When a policy and an FAQ were both relevant, the workflow was tuned to rank the formal source first. That mattered because the operational value of the answer depended on trust, not just similarity.

Proof the workflow behaved as intended

I did not want the project to stop at “the demo seems to work.” I treated proof as part of the case, combining retrieval evaluation, answer-pack validation, and visible product behavior.

Primary hit rate @1
0.625
Primary hit rate @3
0.9792
Any expected hit rate @1
0.8333
Any expected hit rate @3
1.0
Formal document rank 1 count
6 / 6
FAQ rank 1 count after tuning
0 / 6
What mattered most: the biggest improvement was not just higher retrieval success. It was better source ordering. After tuning source-priority logic, formal documents ranked first in all 6 representative validation cases, while FAQ content no longer dominated rank 1. That is what made the workflow more trustworthy.
Approval logic

What is the approval flow for a standard business expense above €500?

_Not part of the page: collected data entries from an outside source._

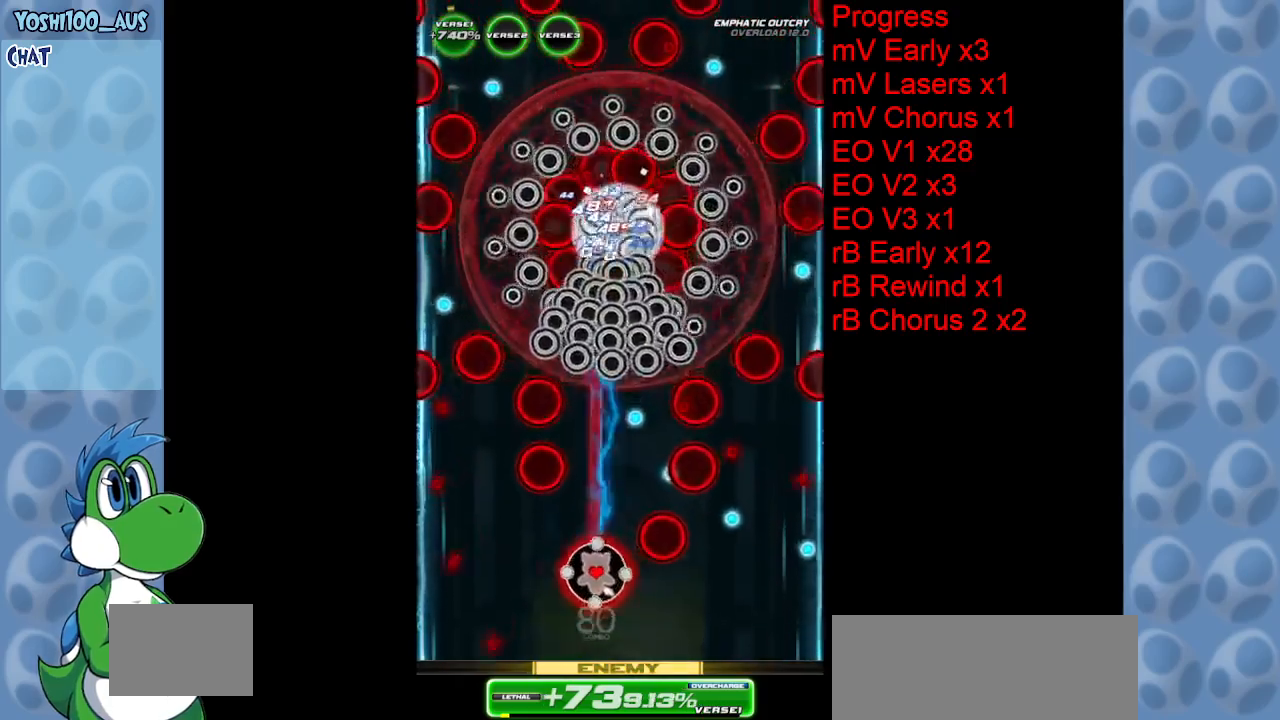
{"keys": ["c"], "events": [[50, "left", "up"], [100, "z", "up"], [233, "down", "up"], [367, "c", "down"], [367, "left", "down"], [483, "left", "up"]]}
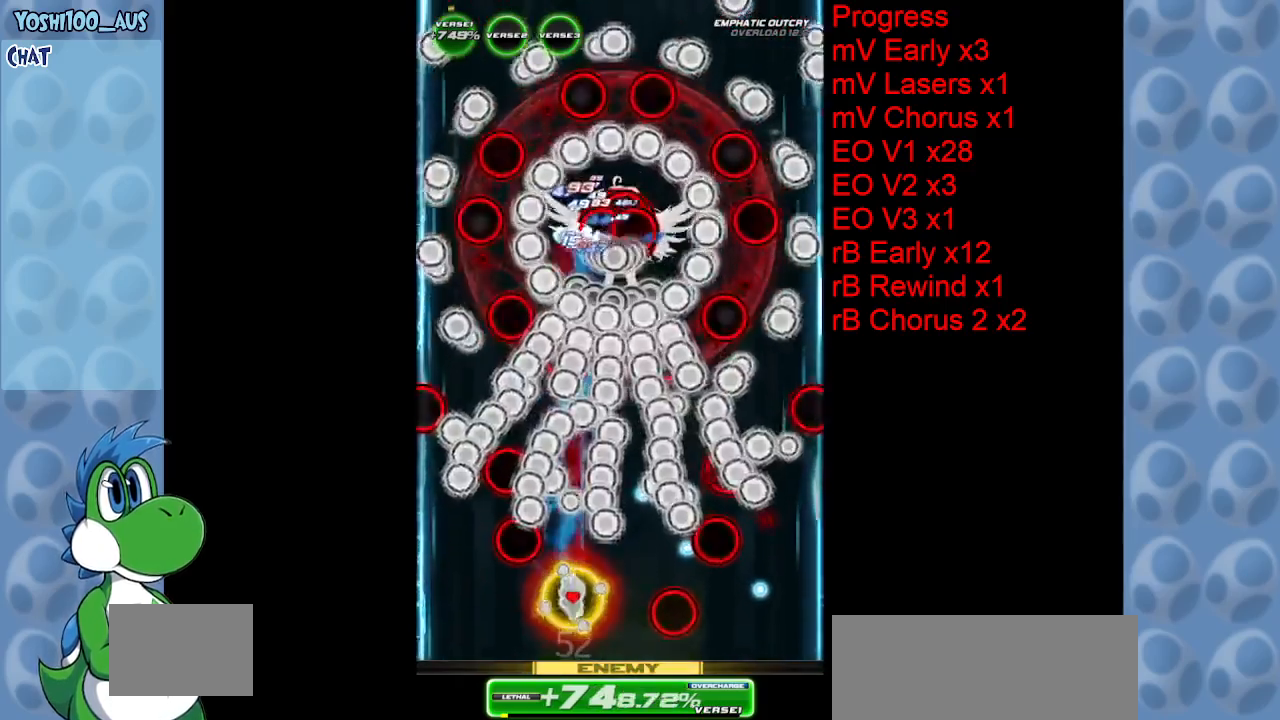
{"keys": [], "events": [[17, "c", "up"], [267, "z", "down"], [433, "z", "up"]]}
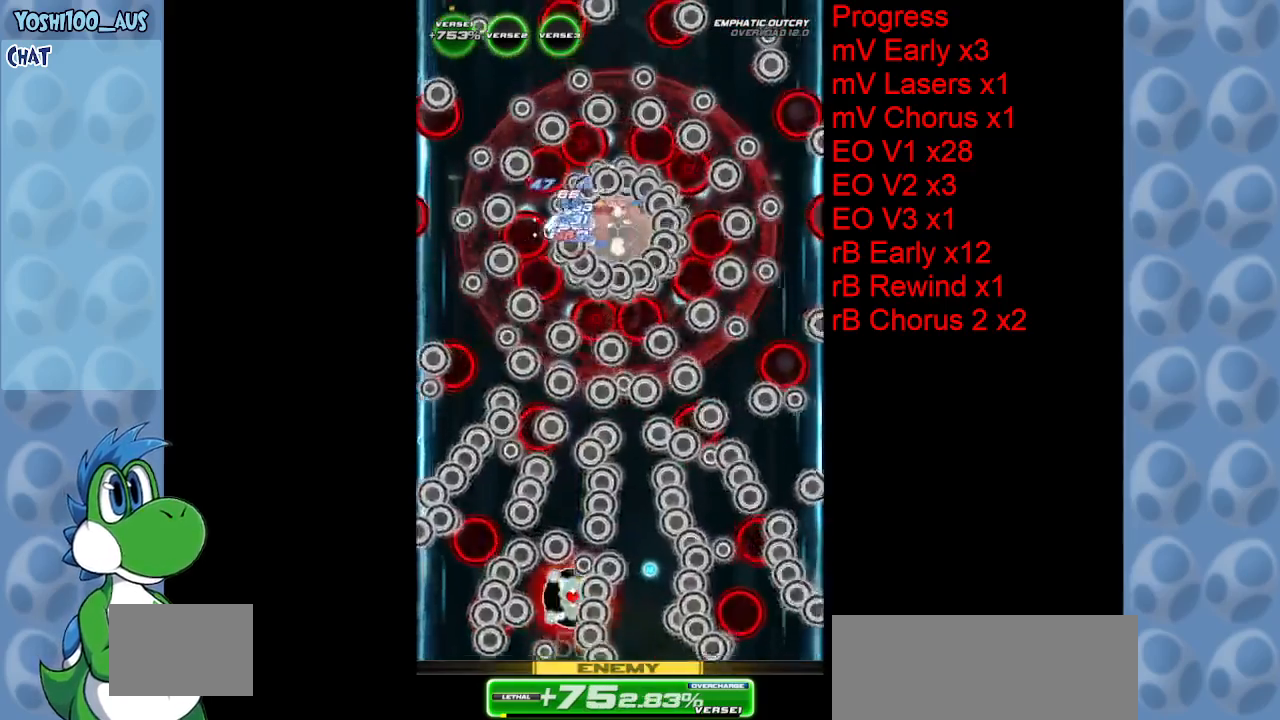
{"keys": [], "events": [[183, "left", "down"], [183, "z", "down"], [317, "left", "up"], [317, "z", "up"]]}
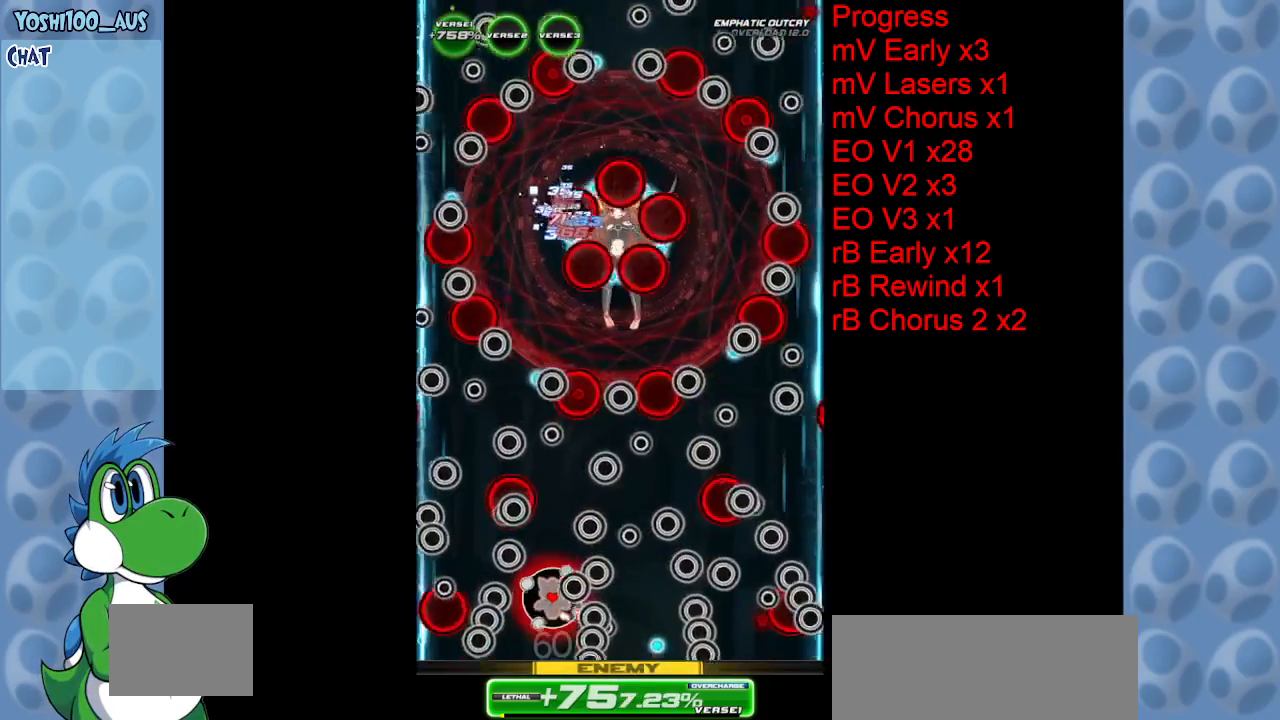
{"keys": ["up"], "events": [[100, "z", "down"], [200, "z", "up"], [467, "up", "down"]]}
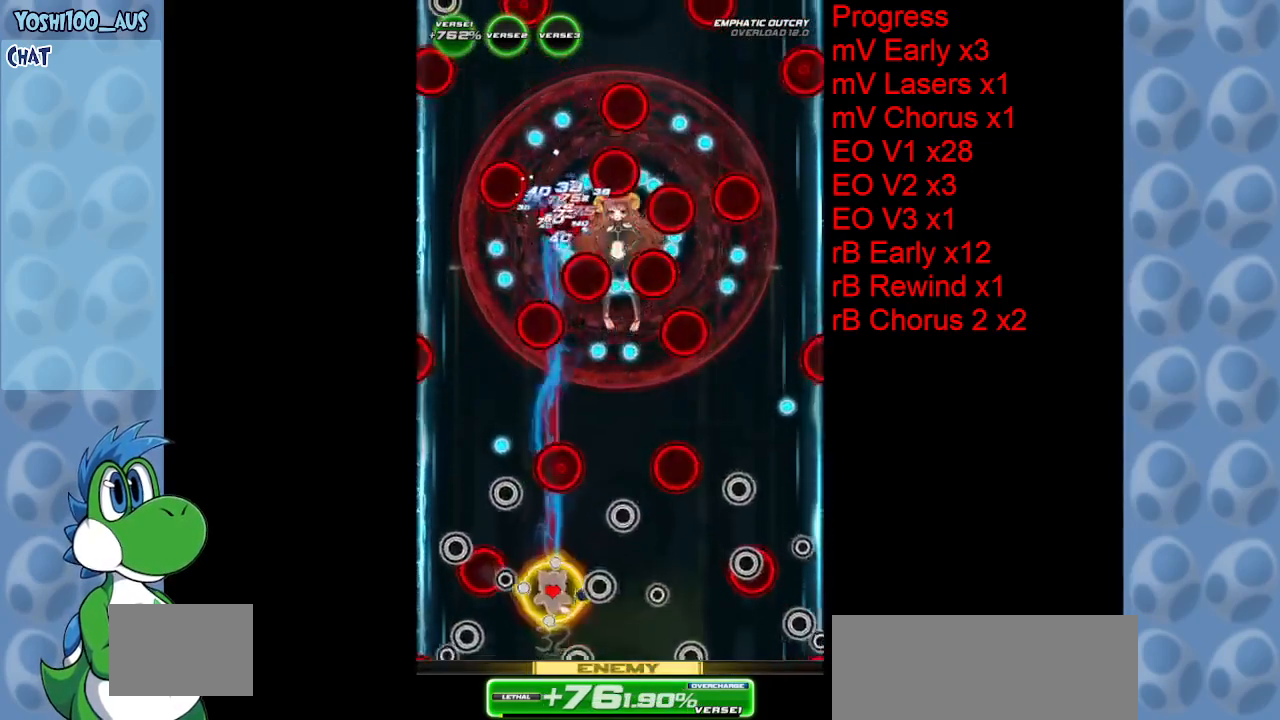
{"keys": ["right", "z"], "events": [[17, "c", "down"], [17, "right", "down"], [100, "c", "up"], [200, "right", "up"], [383, "right", "down"], [433, "z", "down"], [483, "up", "up"]]}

Cross-document operational policy

Can a contractor request company hardware directly from IT?

Messy human question

I’ve already submitted a late expense claim and I’m missing a receipt. Is this likely to be approved?

The most meaningful tests were not the cleanest prompts. They were the more human ones, where the workflow had to combine policy, process, and uncertainty without sounding overconfident.

Why this case matters

What this says about how I work

  • I started from an operational problem, not from AI hype
  • I treated corpus design as part of the solution, not as setup
  • I built for grounded answers, not just fluent answers
  • I used evaluation to test behavior, not just demo appearance

Why it strengthens the portfolio

  • Shows applied GenAI relevance without sounding trendy
  • Demonstrates retrieval and reranking awareness
  • Proves I can package technical systems in business language
  • Adds a realistic internal AI workflow case to the portfolio mix

This project matters because it shows that I do not think about GenAI as a flashy interface layer. I think about it as a workflow that only becomes useful when business context, document structure, retrieval logic, and evidence discipline are all doing their job.

Current scope and next iteration

This is still an MVP rather than a production deployment. It does not yet include permission-aware retrieval, document freshness governance, enterprise monitoring, or workflow ownership beyond the prototype boundary.

That said, those are scaling questions, not proof-of-value questions. The project already demonstrates the core point: a grounded internal knowledge workflow can make documentation more usable, answers more consistent, and source visibility much easier to trust.